Comment 23 for bug 1639345

Revision history for this message
Christian Brauner (cbrauner) wrote :

I was to optimistic about the userspace fix. The fix alone might minimize the attack surface but unfortunately we seem to need the kernel fix. The child we attach in lxc-attach wants to change its LSM label appropriately right before exec() and for that it needs an fd to /proc/self/attr/current. So we seem to always have such an fd around. But what we can do is instead of passing an fd to /proc itself around, is to open up an fd to /proc/self/attr/current in the parent and send it to the child. This might minimize the attack surface but we still need the kernel fix. I post an updated version of the patch I sent before here and I'll keep thinking a little more on how we can avoid having to pass any procfd around. But I doubt it. The more complex solution I outlined above, involving a second lxc_clone() which serves as a simple chrooting process to place is into a isolated set of namespaces is an additional attack surface minimizer. @Stéphane, do you think it be worth adding another process that chroots/minimally namspaces us before attaching to the childs namespaces?

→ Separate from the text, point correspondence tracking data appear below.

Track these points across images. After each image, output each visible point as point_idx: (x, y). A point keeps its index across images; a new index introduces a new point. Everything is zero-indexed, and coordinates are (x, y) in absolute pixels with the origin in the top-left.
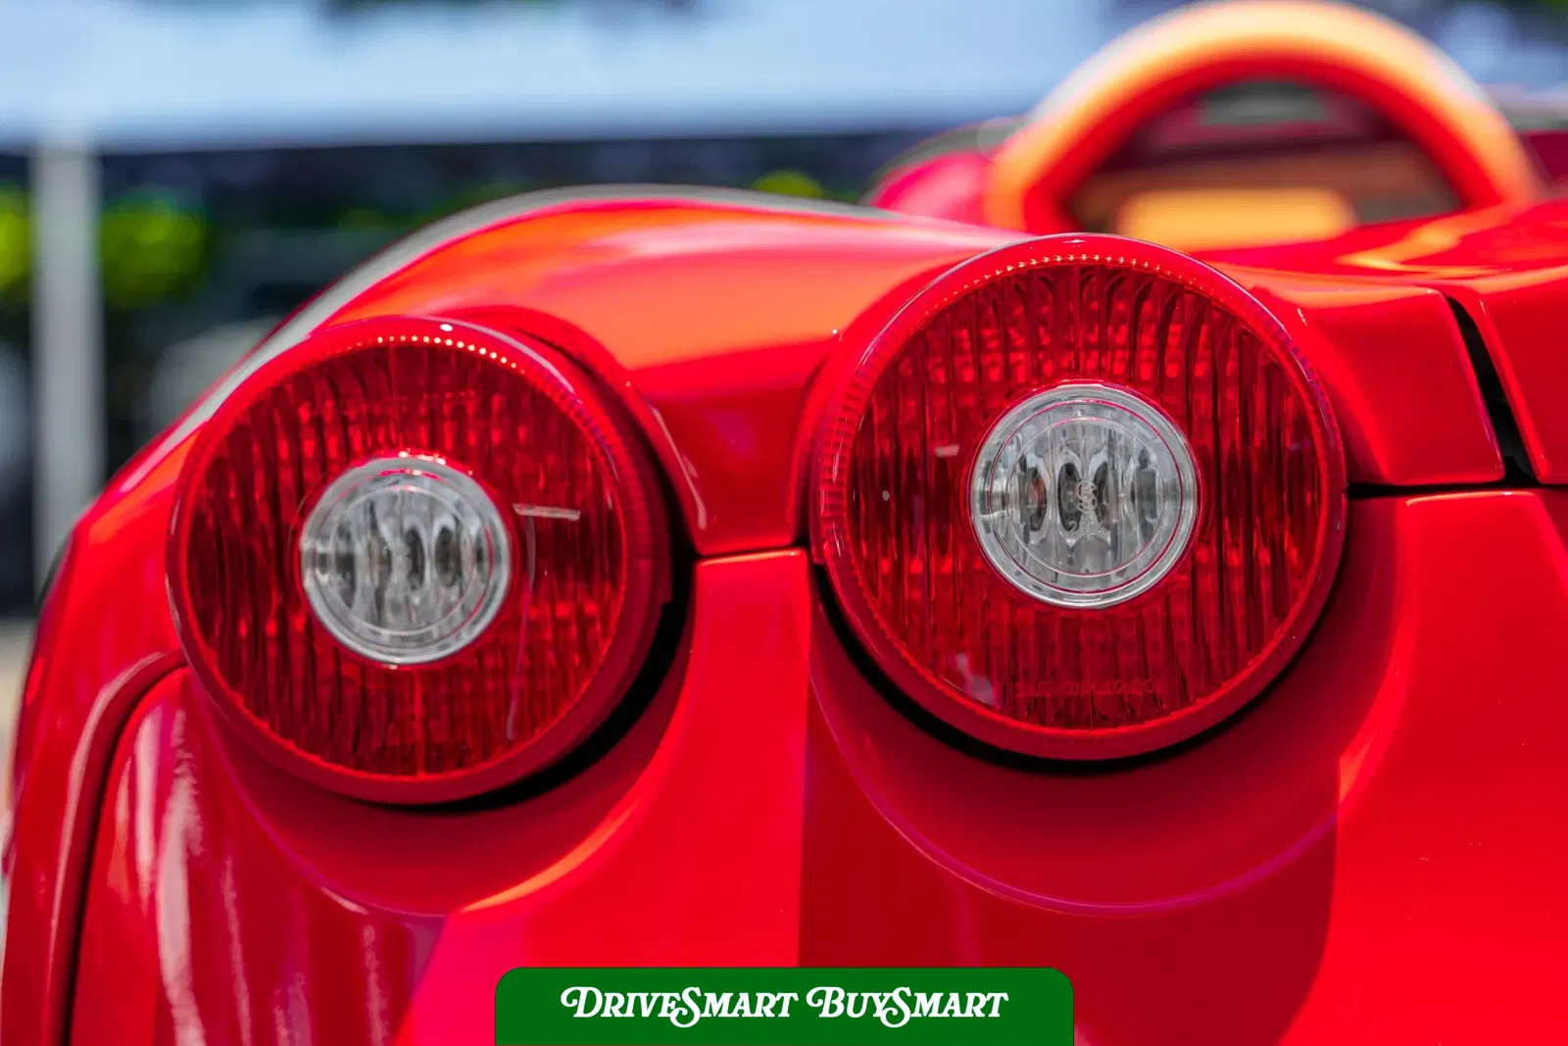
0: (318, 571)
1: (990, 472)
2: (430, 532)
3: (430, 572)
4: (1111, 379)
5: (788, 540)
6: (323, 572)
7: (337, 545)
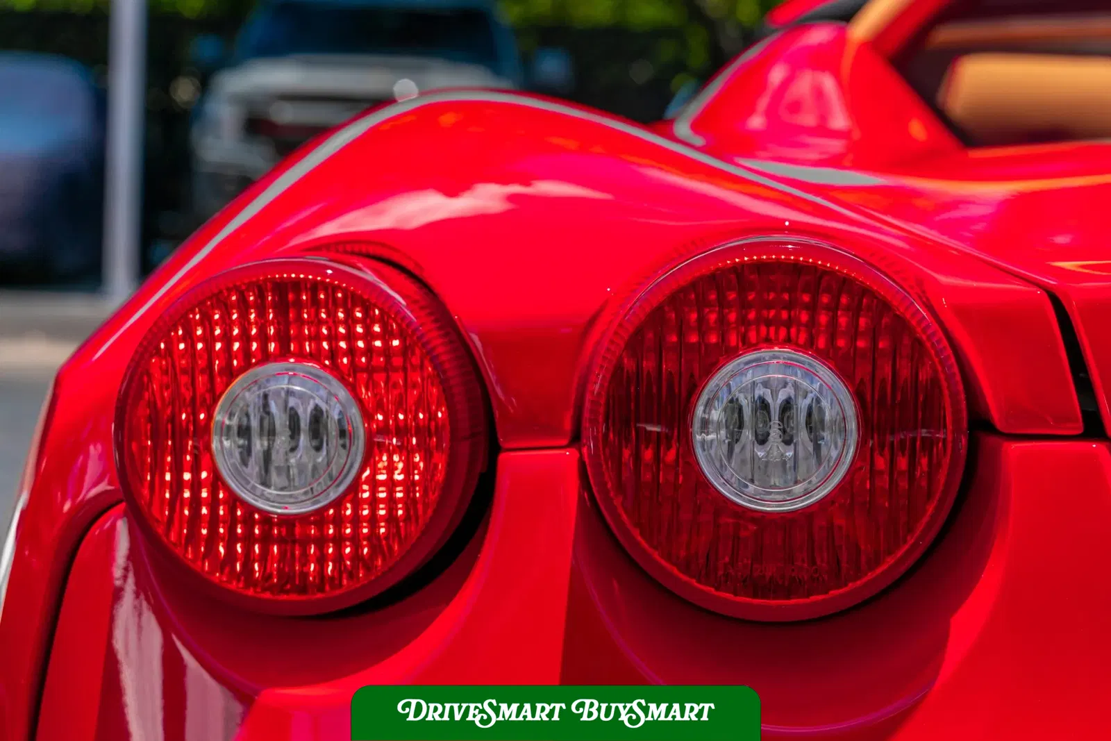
0: (223, 439)
1: (709, 404)
2: (305, 410)
3: (304, 439)
4: (798, 347)
5: (565, 442)
6: (227, 439)
7: (240, 419)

Here's the outline of the current patch:
    So far, we opened a file descriptor refering to proc on the host inside the
    host namespace and handed that fd to the attached process in
    attach_child_main(). This was done to ensure that LSM labels were correctly
    setup. However, by exploiting a potential kernel bug, ptrace could be used to
    prevent the file descriptor from being closed which in turn could be used by an
    unprivileged container to gain access to the host namespace. Aside from this
    needing an upstream kernel fix, we should make sure that we don't pass the fd
    for proc itself to the attached process. However, we cannot completely prevent
    this, as the attached process needs to be able to change its apparmor profile
    by writing to /proc/self/attr/exec or /proc/self/attr/current. To minimize the
    attack surface, we only send the fd for /proc/self/attr/exec or
    /proc/self/attr/current to the attached process. To do this we introduce a
    little more IPC between the child and parent:

             * IPC mechanism: (X is receiver)
             * initial process intermediate attached
             * X <--- send pid of
             * attached proc,
             * then exit
             * send 0 ------------------------------------> X
             * [do initialization]
             * X <------------------------------------ send 1
             * [add to cgroup, ...]
             * send 2 ------------------------------------> X
             * [set LXC_ATTACH_NO_NEW_PRIVS]
             * X <------------------------------------ send 3
             * [open LSM label fd]
             * send 4 ------------------------------------> X
             * [set LSM label]
             * close socket close socket
             * run program

    The attached child tells the parent when it is ready to have its LSM labels set
    up. The parent then opens an approriate fd for the child PID to
    /proc/<pid>/attr/exec or /proc/<pid>/attr/current and sends it via SCM_RIGHTS
    to the child. The child can then set its LSM laben. Both sides then close the
    socket fds and the child execs the requested process.